Belum lagi misalnya, pelabelan terhadap orang-orang dekat paslon yang kebetulan non-muslim dengan “kafir” yang sak karepe dhewe. Semisal, Pak Luhut (yang setahuku beliau sendiri sebenarnya santai-santai saja dengan labelling itu) atau Pak Harry Tanoe yang datang ke suatu pesantren, atau majelis, langsung saja dipertanyakan “Ini orang kafir kok datang pengajian sih? Kok datang ke pesantren sih?” dan seterusnya, dan begitu juga sebaliknya, saat Rocky Gerung yang mbuh ra jelas agamanya apa, atheis atau bukan, aku ra urus, datang ke pesantren, ke salah satu majelis, juga dikomentari kurang lebih senada “Itu Rocky khan kafir, kok malah disuruh ngisi ceramah?”, begitu juga terhadap Pak Hashim Djojohadikusumo adik Pak Prabowo, juga dapat label yang kurang lebih sama, dan seterusnya.
Dan debat ini ra uwis-uwis...
NU, menurutku dalam bahtsul kemarin, cukup berani, bahkan sangat berani, untuk menyuarakan hal ini.
Buatku, sebagai dosen, pengkaji, peneliti geopolitik dan hubungan internasional, harus mengakui bahwa para Kyaiku, salah satunya yang kukenal baik Romo Kyai Prof Muhammad Machasin, yang hadir dan berembug lalu memutuskan yang kalau disederhanakan dengan himbauan “please stop panggilan kafir!” terhadap saudara-saudara kita sebangsa dan setanah air - ini sudah masuk dalam tahap “Prescriptive Analytics” - yang melebihi semua artikel di Foreign Affairs edisi terbaru ini yang mentok di “Diagnostic Analytics” dan “Predictive Analytics”.
Tahap “Prescriptive Analytics” merupakan maqam tertinggi dalam analisis atau kajian, di sini sudah ada value dan keberpihakan, karena di sini sudah menjawab pertanyaan “Apa yang seharusnya terjadi?” atau “Apa yang seharusnya kita lakukan?” - yang tentu saja ini melampaui “Apa yang mungkin terjadi?” dalam maqam “Predictive Analytics” apalagi “Mengapa hal ini terjadi?” dalam maqam “Diagnostic Analytics”.
Karena analisis ini sudah mengandung keberpihakan, wajar tidak bisa memuaskan semua orang. Dan, memang, NU bukan alat pemuas. Paham?

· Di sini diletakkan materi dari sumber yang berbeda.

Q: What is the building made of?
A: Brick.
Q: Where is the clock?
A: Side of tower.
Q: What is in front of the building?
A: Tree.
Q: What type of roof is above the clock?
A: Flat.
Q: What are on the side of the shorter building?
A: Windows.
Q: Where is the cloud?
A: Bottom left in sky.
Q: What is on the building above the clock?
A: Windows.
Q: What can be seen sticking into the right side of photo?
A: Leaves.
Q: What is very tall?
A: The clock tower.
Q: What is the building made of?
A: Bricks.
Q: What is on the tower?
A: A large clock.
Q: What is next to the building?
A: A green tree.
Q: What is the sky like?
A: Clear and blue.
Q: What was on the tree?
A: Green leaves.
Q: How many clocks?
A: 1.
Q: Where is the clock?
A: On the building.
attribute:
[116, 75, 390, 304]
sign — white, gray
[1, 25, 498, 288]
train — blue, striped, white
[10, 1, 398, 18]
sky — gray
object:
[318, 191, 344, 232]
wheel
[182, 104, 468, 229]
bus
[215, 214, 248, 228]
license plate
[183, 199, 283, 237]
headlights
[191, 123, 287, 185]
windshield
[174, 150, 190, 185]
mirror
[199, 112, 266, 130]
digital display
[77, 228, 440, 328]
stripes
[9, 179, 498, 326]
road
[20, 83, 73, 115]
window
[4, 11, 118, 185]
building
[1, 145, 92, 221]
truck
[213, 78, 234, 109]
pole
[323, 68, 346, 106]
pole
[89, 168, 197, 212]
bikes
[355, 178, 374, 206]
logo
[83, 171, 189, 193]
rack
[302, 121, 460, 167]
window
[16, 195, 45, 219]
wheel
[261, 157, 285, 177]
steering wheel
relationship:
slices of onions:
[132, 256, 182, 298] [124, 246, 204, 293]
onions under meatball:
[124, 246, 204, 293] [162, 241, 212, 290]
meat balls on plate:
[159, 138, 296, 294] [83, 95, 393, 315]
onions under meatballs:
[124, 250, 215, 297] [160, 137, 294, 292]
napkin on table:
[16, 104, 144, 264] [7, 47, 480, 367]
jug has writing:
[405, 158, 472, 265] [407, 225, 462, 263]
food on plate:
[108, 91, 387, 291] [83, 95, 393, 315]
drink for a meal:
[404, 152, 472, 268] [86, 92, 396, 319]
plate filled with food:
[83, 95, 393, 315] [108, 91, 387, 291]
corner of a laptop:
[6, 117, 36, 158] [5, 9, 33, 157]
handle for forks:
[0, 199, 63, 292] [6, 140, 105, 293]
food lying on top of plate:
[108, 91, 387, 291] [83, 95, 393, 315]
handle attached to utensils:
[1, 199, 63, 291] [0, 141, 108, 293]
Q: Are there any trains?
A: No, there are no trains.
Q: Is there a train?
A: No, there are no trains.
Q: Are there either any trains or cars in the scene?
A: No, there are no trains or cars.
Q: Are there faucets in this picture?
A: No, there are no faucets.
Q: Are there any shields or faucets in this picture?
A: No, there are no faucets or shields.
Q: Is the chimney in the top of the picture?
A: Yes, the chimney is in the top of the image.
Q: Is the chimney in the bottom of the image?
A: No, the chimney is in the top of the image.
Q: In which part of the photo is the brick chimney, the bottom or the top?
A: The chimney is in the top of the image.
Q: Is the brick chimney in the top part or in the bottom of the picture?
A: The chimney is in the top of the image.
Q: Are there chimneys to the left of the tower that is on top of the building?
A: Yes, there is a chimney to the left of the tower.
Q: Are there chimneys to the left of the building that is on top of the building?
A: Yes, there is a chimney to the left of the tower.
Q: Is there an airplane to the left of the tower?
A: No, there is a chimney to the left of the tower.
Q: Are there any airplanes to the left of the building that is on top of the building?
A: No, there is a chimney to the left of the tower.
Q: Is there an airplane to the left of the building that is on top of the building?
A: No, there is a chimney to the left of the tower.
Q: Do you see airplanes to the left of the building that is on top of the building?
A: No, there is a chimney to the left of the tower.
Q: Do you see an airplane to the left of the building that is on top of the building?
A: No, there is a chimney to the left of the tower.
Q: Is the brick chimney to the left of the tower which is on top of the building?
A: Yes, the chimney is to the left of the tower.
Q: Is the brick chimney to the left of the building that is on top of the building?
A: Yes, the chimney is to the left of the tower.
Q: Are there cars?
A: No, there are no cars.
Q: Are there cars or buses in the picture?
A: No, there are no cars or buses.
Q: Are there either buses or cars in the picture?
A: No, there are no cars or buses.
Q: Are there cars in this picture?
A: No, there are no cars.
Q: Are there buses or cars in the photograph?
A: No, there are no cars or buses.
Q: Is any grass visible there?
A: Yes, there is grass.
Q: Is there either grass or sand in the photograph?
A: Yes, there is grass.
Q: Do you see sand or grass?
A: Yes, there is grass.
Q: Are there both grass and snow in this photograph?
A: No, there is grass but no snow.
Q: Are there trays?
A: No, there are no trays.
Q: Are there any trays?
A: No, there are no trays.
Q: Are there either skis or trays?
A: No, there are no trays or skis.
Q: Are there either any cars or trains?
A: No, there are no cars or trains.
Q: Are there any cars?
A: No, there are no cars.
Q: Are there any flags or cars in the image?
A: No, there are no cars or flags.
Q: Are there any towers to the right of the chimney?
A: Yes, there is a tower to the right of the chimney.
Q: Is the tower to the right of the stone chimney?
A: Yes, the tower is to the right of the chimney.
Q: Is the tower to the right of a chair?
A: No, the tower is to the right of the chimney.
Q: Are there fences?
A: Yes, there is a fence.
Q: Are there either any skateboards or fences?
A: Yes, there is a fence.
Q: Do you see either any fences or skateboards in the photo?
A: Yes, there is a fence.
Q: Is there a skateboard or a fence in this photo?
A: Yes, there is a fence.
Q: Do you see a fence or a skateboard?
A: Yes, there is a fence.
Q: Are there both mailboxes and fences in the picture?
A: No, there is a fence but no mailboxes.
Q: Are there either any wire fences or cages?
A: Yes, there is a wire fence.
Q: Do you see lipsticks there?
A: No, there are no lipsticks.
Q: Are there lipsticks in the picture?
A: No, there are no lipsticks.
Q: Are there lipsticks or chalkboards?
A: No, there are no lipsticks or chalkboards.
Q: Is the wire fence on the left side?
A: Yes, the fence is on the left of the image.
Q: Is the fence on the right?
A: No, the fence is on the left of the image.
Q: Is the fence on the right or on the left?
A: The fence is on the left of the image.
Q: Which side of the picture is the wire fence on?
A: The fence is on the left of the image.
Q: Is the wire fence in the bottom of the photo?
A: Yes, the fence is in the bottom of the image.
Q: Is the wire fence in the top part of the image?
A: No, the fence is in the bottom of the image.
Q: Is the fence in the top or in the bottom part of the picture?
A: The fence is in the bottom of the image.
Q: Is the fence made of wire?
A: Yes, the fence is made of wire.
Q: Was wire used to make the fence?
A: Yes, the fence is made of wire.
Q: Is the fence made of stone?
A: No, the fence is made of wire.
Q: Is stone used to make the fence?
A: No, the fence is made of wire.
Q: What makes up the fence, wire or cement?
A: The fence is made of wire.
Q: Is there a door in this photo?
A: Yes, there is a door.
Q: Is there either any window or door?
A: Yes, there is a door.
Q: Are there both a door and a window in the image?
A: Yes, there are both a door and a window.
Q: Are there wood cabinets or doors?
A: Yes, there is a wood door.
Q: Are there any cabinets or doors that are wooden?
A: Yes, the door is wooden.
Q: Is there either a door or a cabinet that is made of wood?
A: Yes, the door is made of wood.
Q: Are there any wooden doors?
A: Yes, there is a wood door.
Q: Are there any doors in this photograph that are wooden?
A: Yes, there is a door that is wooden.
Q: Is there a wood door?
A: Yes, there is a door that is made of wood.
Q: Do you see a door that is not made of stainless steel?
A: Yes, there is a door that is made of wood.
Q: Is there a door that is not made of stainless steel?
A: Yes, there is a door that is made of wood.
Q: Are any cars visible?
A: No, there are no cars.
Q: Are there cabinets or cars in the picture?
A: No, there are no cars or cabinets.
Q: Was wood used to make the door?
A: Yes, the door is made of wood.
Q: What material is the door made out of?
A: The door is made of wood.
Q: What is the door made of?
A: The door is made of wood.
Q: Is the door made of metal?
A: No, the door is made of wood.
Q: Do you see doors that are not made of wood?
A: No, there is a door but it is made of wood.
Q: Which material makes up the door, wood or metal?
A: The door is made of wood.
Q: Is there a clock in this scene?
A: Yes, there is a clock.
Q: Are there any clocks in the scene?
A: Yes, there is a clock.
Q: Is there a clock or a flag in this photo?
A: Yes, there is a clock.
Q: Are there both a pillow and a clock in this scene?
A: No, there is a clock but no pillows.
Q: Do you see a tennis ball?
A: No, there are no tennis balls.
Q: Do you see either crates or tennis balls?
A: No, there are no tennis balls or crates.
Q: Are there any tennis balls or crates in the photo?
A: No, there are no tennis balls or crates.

Pandangan sumir terhadap keputusan Bahtsul Masail NU ini, aku pantau kok justru malah kenceng disuarakan oleh salah satu kubu paslon, sebut saja, kubu Pak Prabowo, dan kemudian dengan gegabah melabeli NU = Jokowi. Buatku ini agak aneh dan paradoksal sekaligus over simplistis, mengapa? NU itu lebih besar daripada Jokowi maupun pendukung Lik Joko. Pesantren Bata-Bata yang menerima dengan terbuka Pak Prabowo, ya masih Pesantren NU, kultur NU, dan tidak sedikit pula pesantren NU lainnya, termasuk Kyai dan santrinya yang mendukung Pak Prabowo. Plus lagi, di keluarga dekat Pak Prabowo sendiri ada juga yang non-muslim khan?